Накануне своего юбилея Суслов читал «Записки из подполья» Достоевского и наткнулся там на такое рассуждение персонажа: «Мне теперь сорок лет, а ведь сорок лет – это вся жизнь; ведь это самая глубокая старость. Дальше сорока лет жить неприлично, пошло, безнравственно! Кто живет дольше сорока лет, – отвечайте искренно, честно? Я вам скажу, кто живет: дураки и негодяи живут. Я всем старцам это в глаза скажу, всем этим почтенным старцам, всем этим сребровласым и благоухающим старцам! Всему свету в глаза скажу! Я имею право так говорить, потому что сам до шестидесяти лет доживу. До семидесяти лет проживу! До восьмидесяти лет проживу!.. Постойте! Дайте дух перевести…»

«Неужели и я проживу до восьмидесяти лет? – думал Суслов. – Но зачем? » Пассаж из книги Достоевского вызывал у него беспокойство. Конечно, мнение о том, что долго жить – безнравственно – было голословным, в сущности – даже бессмысленным, своего рода чудаческой придурью; и все-таки, преодоление очередного рубежа в количестве лет казалось Суслову до странности важным. Он физически чувствовал, что ему сорок лет, как будто речь шла об избыточном весе или о болезни, которая сказывалась на его самочувствии.

В день юбилея Суслову и впрямь сделалось совестно, словно он должен был испытывать чувство вины за то, что так долго прожил. Он решил не отмечать свой день рождения и уехал на дачу, чтобы ему не докучали поздравлениями.

Задумавшись о своем возрасте, Суслов взглянул на себя и свою жизнь как-то отстраненно; он стал мысленно перечислять другие арифметические значения, так или иначе имевшие отношение к нему – и удивлялся им. У него был один рот, один нос, два глаза, два уха, 10 пальцев на руках и 9 на ногах. По необычной прихоти природы, два последних пальца на его правой ноге были сросшимися, но Суслов засомневался, что считать более странным: то, что у него на руках именно 10 пальцев, или то, что на ногах их 9? В сущности, оба этих факта были в равной степени достойны удивления. Он задумался о том, сколько у него зубов и, пытаясь сосчитать их, стал водить по ним языком; однако трудно было понять, где кончается один зуб и начинается следующий – и Суслов плюнул на расчеты, решив, что никакой пользы от них в любом случае не было бы. Главное – что зубы были целыми и острыми: Суслов любил есть и еще рассчитывал как следует попользоваться ими.

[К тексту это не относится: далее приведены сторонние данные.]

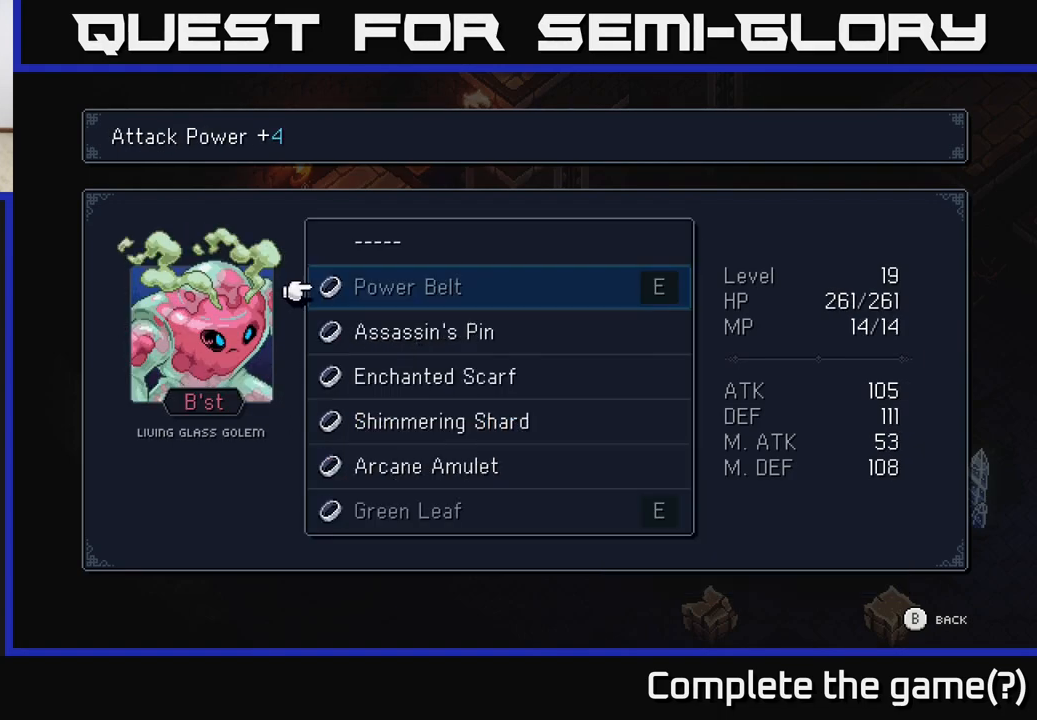
{"buttons": [], "left_stick": "center", "right_stick": "center", "events": [[117, "A", "up"], [400, "DPAD_DOWN", "down"], [500, "DPAD_DOWN", "up"]]}
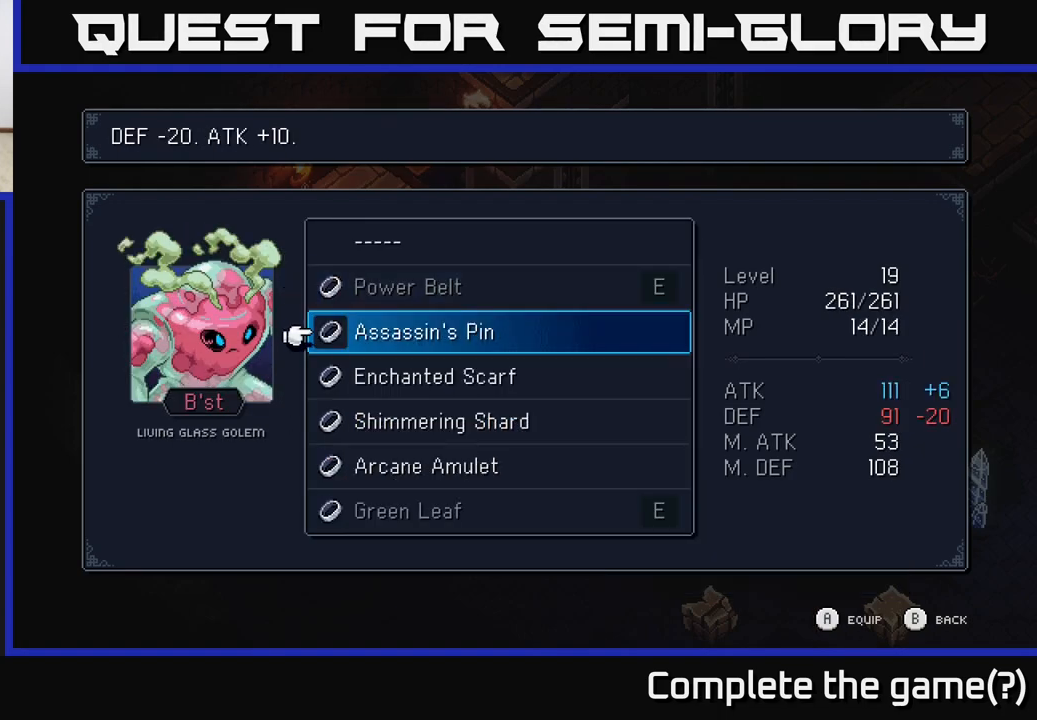
{"buttons": [], "left_stick": "center", "right_stick": "center", "events": [[67, "DPAD_DOWN", "down"], [133, "DPAD_DOWN", "up"], [217, "DPAD_DOWN", "down"], [283, "DPAD_DOWN", "up"], [367, "DPAD_DOWN", "down"], [450, "DPAD_DOWN", "up"]]}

Вспомнив о еде, он достал из рюкзака бутерброд с колбасой и принялся жевать его. Было радостно и удивительно, что у него вообще есть челюсти и зубы, что он обладает способностью разжевывать пищу; прежде Суслов не придавал значения этому факту, но теперь оценил его по достоинству.

Все его тело почему-то казалось Суслову новым, словно он только сегодня заметил его. Может быть, тот факт, что он преодолел 40-летний рубеж, заставил его переосмыслить отношение к своему телу. Он поймал себя на том, что думает о теле как о собственности, сложном хозяйстве, которое он как-то забросил и которое теперь нуждалось в инвентаризации.

 

Плоть и кость

 

Суслов отложил бутерброд, поместив его на газету, и принялся ощупывать собственную голову – именно с нее, как с главной составляющей целого, следовало начать. Под тонким покровом его кожи находился твердый череп, который вдруг показался Суслову чем-то самостоятельным – отдельным от него существом, которое пока скрывалось под поверхностью головы и ждало своего часа. Впрочем, оно было скрыто не полностью. Суслов подумал, что зубы принадлежат скорее этому существу, а не ему самому – он как бы арендовал их, пользовался ими только на время своей жизни. Пока что он был хозяином в теле – но после его смерти его собственные, индивидуальные черты быстро исчезнут, плоть истлеет и вступит в свои права кость. Череп, который он мог так подробно и детально ощупать, был своего рода бабочкой, которой предстояло еще вылупиться из кокона кожи. Именно в нем заключалось будущее всего тела, он – вместе с остальным скелетом – был наследником Суслова, который продолжит существовать и получит главенство в теле, когда сам Суслов умрет.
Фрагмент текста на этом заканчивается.